Труднее было с задачами. Если текст был интересным – например: «Рыжий кот весит столько-то, а чёрный столько-то, а вместе они – и т. д. и т. п.» – всё, хана. Условие задачи сразу начинало жить собственной жизнью – коты вступали в непростые отношения со всем миром; решить это не помогало никак, зато родившаяся история изумляла окружающих сюжетными завихрениями и неожиданностью развязки.
Там, где были просто цифры, Рыбкин справлялся прекрасно. Он умножал, делил, вычитал, приводил к общему знаменателю, щёлкал как орешки простые и сложные уравнения. С Анной Андреевной они научились бороться и с задачами – Аннушка переводила для него задачные сюжеты в сухое: «Один объект весит… Второй объект весит… В сумме они …» То же самое дома делала мама, не разрешая Рыбкину первому открывать задачник.
Жил бы так Рыбкин и жил, в спокойствии и счастье, искренне считая, что нет у него никаких проблем, если бы милая и расчудесная Аннушка со второго полугодия их четвёртого класса не отправилась рожать ребёнка.
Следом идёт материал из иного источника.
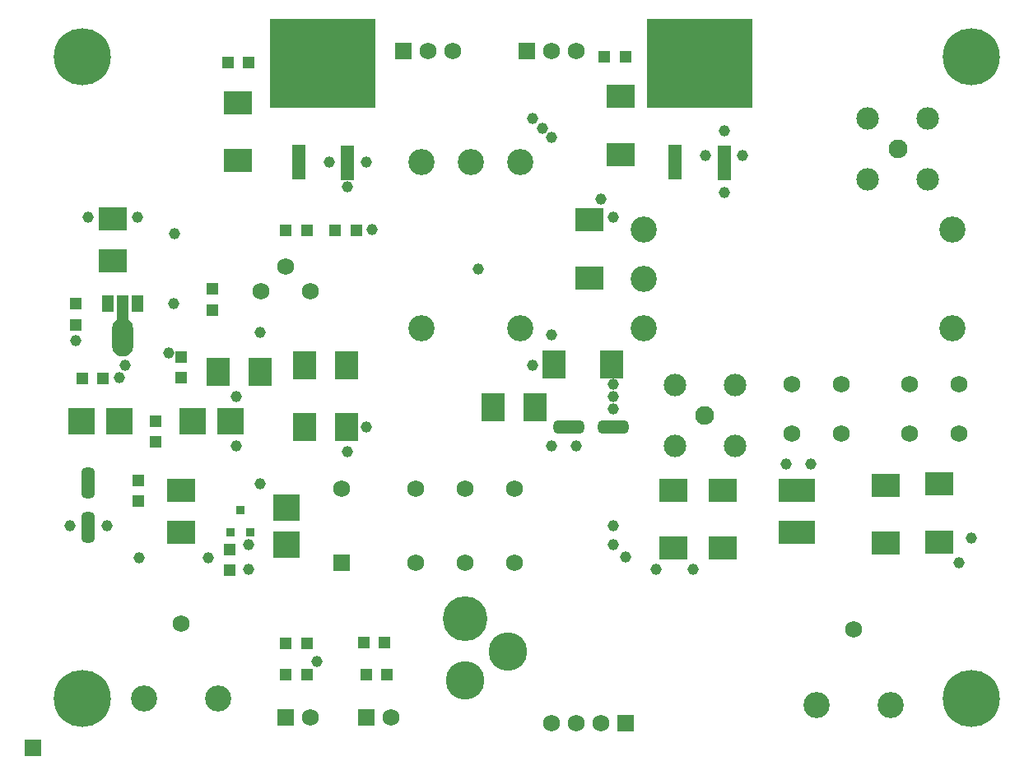
<source format=gts>
G04 Format statement*
%FSLAX23Y23*%
%MOIN*%
G04 Apeture information*
%ADD10C,.003*%
%ADD11C,.005*%
%ADD12C,.001*%
%ADD13C,.008*%
%ADD14R,.062X.062*%
%ADD15R,.068X.068*%
%ADD16C,.062*%
%ADD17C,.068*%
%ADD18O,.125X.050*%
%ADD19O,.131X.056*%
%ADD20C,.056*%
%ADD21R,.040X.045*%
%ADD22R,.046X.051*%
%ADD23R,.046X.046*%
%ADD24C,.010*%
%ADD25R,.045X.040*%
%ADD26R,.051X.046*%
%ADD27R,.030X.030*%
%ADD28R,.036X.036*%
%ADD29R,.110X.090*%
%ADD30R,.116X.096*%
%ADD31R,.096X.096*%
%ADD32R,.090X.110*%
%ADD33R,.096X.116*%
%ADD34R,.040X.200*%
%ADD35R,.046X.206*%
%ADD36R,.040X.060*%
%ADD37R,.046X.066*%
%ADD38O,.080X.150*%
%ADD39O,.086X.156*%
%ADD40C,.086*%
%ADD41R,.100X.100*%
%ADD42R,.106X.106*%
%ADD43R,.140X.090*%
%ADD44R,.146X.096*%
%ADD45O,.050X.125*%
%ADD46O,.056X.131*%
%ADD47C,.085*%
%ADD48C,.091*%
%ADD49C,.070*%
%ADD50C,.076*%
%ADD51R,.420X.355*%
%ADD52R,.426X.361*%
%ADD53R,.361X.361*%
%ADD54R,.050X.135*%
%ADD55R,.056X.141*%
%ADD56R,.056X.056*%
%ADD57C,.175*%
%ADD58C,.181*%
%ADD59C,.150*%
%ADD60C,.156*%
%AMTHERM150*7,0,0,.170,.150,.050,0*%
%ADD61THERM150*%
%ADD62C,.100*%
%ADD63C,.106*%
%ADD64C,.075*%
%ADD65C,.030*%
%ADD66C,.050*%
%ADD67C,.012*%
%ADD68C,.040*%
%ADD69C,.046*%
%ADD70C,.225*%
%ADD71C,.231*%
%ADD72C,.006*%
G04 End of apeture information*
D15*
D03*D02*D02*X2000Y2825*D03*
D17*
D02*X2100Y2825*D03*
D02*X2200Y2825*D03*
D15*
D02*X1500Y2825*D03*
D17*
D02*X1600Y2825*D03*
D02*X1700Y2825*D03*
D19*
D02*X2350Y1300*D03*
D02*X2170Y1300*D03*
D22*
D02*X1110Y423*D03*
D02*X1025Y423*D03*
D02*X1110Y298*D03*
D02*X1025Y298*D03*
D26*
D02*X173Y1715*D03*
D02*X173Y1800*D03*
D22*
D02*X1310Y2098*D03*
D02*X1225Y2098*D03*
D26*
D02*X727Y1860*D03*
D02*X727Y1775*D03*
D22*
D02*X1110Y2098*D03*
D02*X1025Y2098*D03*
D02*X1340Y427*D03*
D02*X1425Y427*D03*
D02*X1435Y298*D03*
D02*X1350Y298*D03*
D26*
D02*X498Y1240*D03*
D02*X498Y1325*D03*
D22*
D02*X285Y1498*D03*
D02*X200Y1498*D03*
D26*
D02*X427Y1085*D03*
D02*X427Y1000*D03*
D02*X798Y720*D03*
D02*X798Y805*D03*
D02*X602Y1585*D03*
D02*X602Y1500*D03*
D22*
D02*X2315Y2802*D03*
D02*X2400Y2802*D03*
D02*X790Y2777*D03*
D02*X875Y2777*D03*
D17*
D02*X1125Y125*D03*
D15*
D02*X1025Y125*D03*
D17*
D02*X1450Y125*D03*
D15*
D02*X1350Y125*D03*
D28*
D02*X880Y875*D03*
D02*X800Y875*D03*
D02*X840Y965*D03*
D30*
D02*X325Y2145*D03*
D02*X325Y1975*D03*
D02*X3670Y835*D03*
D02*X3670Y1070*D03*
D02*X2255Y2140*D03*
D02*X2255Y1905*D03*
D33*
D02*X2110Y1555*D03*
D02*X2345Y1555*D03*
D30*
D02*X2795Y810*D03*
D02*X2795Y1045*D03*
D02*X3455Y1065*D03*
D02*X3455Y830*D03*
D33*
D02*X2035Y1380*D03*
D02*X1865Y1380*D03*
D02*X1270Y1550*D03*
D02*X1100Y1550*D03*
D02*X1270Y1300*D03*
D02*X1100Y1300*D03*
D30*
D02*X600Y1045*D03*
D02*X600Y875*D03*
D33*
D02*X920Y1525*D03*
D02*X750Y1525*D03*
D30*
D02*X2380Y2640*D03*
D02*X2380Y2405*D03*
D02*X830Y2615*D03*
D02*X830Y2380*D03*
D02*X2595Y810*D03*
D02*X2595Y1045*D03*
D35*
D02*X365Y1730*D03*
D37*
D02*X305Y1800*D03*
D02*X425Y1800*D03*
D39*
D02*X365Y1665*D03*
D15*
D02*X2400Y100*D03*
D17*
D02*X2300Y100*D03*
D02*X2200Y100*D03*
D02*X2100Y100*D03*
D42*
D02*X648Y1324*D03*
D02*X799Y1324*D03*
D02*X198Y1324*D03*
D02*X349Y1324*D03*
D02*X1026Y823*D03*
D02*X1026Y974*D03*
D44*
D02*X3095Y1045*D03*
D02*X3095Y875*D03*
D46*
D02*X225Y895*D03*
D02*X225Y1075*D03*
D17*
D02*X3275Y1275*D03*
D02*X3075Y1275*D03*
D02*X3075Y1475*D03*
D02*X3275Y1475*D03*
D02*X3750Y1275*D03*
D02*X3550Y1275*D03*
D02*X3550Y1475*D03*
D02*X3750Y1475*D03*
D48*
D02*X2600Y1225*D03*
D02*X2845Y1225*D03*
D02*X2845Y1470*D03*
D02*X2600Y1470*D03*
D50*
D02*X2722Y1348*D03*
D48*
D02*X3625Y2550*D03*
D02*X3380Y2550*D03*
D02*X3380Y2305*D03*
D02*X3625Y2305*D03*
D50*
D02*X3503Y2427*D03*
D17*
D02*X925Y1850*D03*
D02*X1025Y1950*D03*
D02*X1125Y1850*D03*
D02*X1250Y1050*D03*
D02*X1550Y1050*D03*
D02*X1750Y1050*D03*
D02*X1950Y1050*D03*
D02*X1950Y750*D03*
D02*X1750Y750*D03*
D02*X1550Y750*D03*
D15*
D02*X1250Y750*D03*
D52*
D02*X2700Y2775*D03*
D55*
D02*X2601Y2375*D03*
D02*X2799Y2370*D03*
D52*
D02*X1175Y2775*D03*
D55*
D02*X1076Y2375*D03*
D02*X1274Y2370*D03*
D58*
D02*X1750Y525*D03*
D60*
D02*X1925Y390*D03*
D02*X1750Y275*D03*
D17*
D02*X600Y505*D03*
D63*
D02*X750Y200*D03*
D02*X450Y200*D03*
D17*
D02*X3325Y480*D03*
D63*
D02*X3475Y175*D03*
D02*X3175Y175*D03*
D02*X1775Y2375*D03*
D02*X1975Y2375*D03*
D02*X1575Y2375*D03*
D02*X1575Y1700*D03*
D02*X1975Y1700*D03*
D02*X2475Y1900*D03*
D02*X2475Y2100*D03*
D02*X2475Y1700*D03*
D02*X3725Y1700*D03*
D02*X3725Y2100*D03*
D69*
D02*X150Y900*D03*
D02*X300Y900*D03*
D02*X175Y1650*D03*
D02*X225Y2150*D03*
D02*X430Y770*D03*
D02*X570Y1800*D03*
D02*X575Y2085*D03*
D02*X375Y1550*D03*
D02*X350Y1500*D03*
D02*X425Y2150*D03*
D02*X550Y1600*D03*
D02*X710Y770*D03*
D02*X920Y1685*D03*
D02*X920Y1070*D03*
D02*X875Y825*D03*
D02*X875Y725*D03*
D02*X825Y1225*D03*
D02*X825Y1425*D03*
D02*X1150Y350*D03*
D02*X1200Y2375*D03*
D02*X1275Y2275*D03*
D02*X1275Y1200*D03*
D02*X1350Y2375*D03*
D02*X1375Y2100*D03*
D02*X1350Y1300*D03*
D02*X1805Y1940*D03*
D02*X2025Y1550*D03*
D02*X2100Y1675*D03*
D02*X2100Y1225*D03*
D02*X2200Y1225*D03*
D02*X2025Y2550*D03*
D02*X2100Y2475*D03*
D02*X2065Y2510*D03*
D02*X2350Y1475*D03*
D02*X2350Y1425*D03*
D02*X2350Y1375*D03*
D02*X2400Y775*D03*
D02*X2350Y900*D03*
D02*X2350Y825*D03*
D02*X2350Y2150*D03*
D02*X2300Y2225*D03*
D02*X2525Y725*D03*
D02*X2800Y2250*D03*
D02*X2725Y2400*D03*
D02*X2875Y2400*D03*
D02*X2800Y2500*D03*
D02*X2675Y725*D03*
D02*X3050Y1150*D03*
D02*X3150Y1150*D03*
D02*X3800Y850*D03*
D02*X3750Y750*D03*
D71*
D02*X200Y2800*D03*
D02*X3800Y2800*D03*
D02*X3800Y200*D03*
D02*X200Y200*D03*
M02*

</source>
И учить их пришла она, Елена Жухаевна Бастаева, для Рыбкина – подлая Бастинда, а для всех остальных просто Жучка.
Весёлый, открытый, наученный свободно выражать своё мнение класс впал в ступор с первого момента знакомства. Жучка-Бастинда калёным железом принялась выжигать его весёлость, открытость и собственное мнение. Ей, конечно, пришлось нелегко. Но ребятам было просто невыносимо.
Больше всех из класса Бастинда возненавидела именно Рыбкина. Рыбкин умел только любить, а подлизываться, лебезить, пристраиваться – нет. Любить Бастинду было невозможно.
Училка выделила его из толпы сразу, хотя он ничего ещё и не успел сделать. Почему-то она поняла, что самый опасный элемент – это тощий маленький фантазёр Рыбкин, а не вечно препирающийся здоровяк Прохор Гайкин, например, или клоун-болтун Закревский.
За два-три месяца класс худо-бедно научился жить под руководством Бастинды. Кто-то из девчонок начал откровенно подлизываться, говорить ей всё приятное, бежать обниматься при встрече и на переменах. Две отличницы, Ира Гартунг и Олеся Крачкина, выбрали отстранённо-спокойную манеру поведения; но им-то что – могут себе позволить, у них – кругом пятёрки…
Тугодуму Прохору в первые дни доставалось крепко, и в журнал косяком летели двойки, но проблему свою он решил довольно быстро.
Как-то раз после диктанта, хлопнув по плечу застывшего от дурных предчувствий Рыбкина, Гайкин радостно крикнул ему прямо в ухо:
– Не ссы, Толян! С ней надо – так! – и показал толстый, исчёрканный шариковой ручкой кулак. – Меня отец научил…
Он раскрыл ладонь и показал мятый квадратик – сложенный вчетверо блокнотный листочек.
– Секи! Только она мне – вя!вя! А я ей… – и развернул бумажку, на которой чётким взрослым почерком было написано: «Не смейте унижать моё достоинство в присутствии всего класса».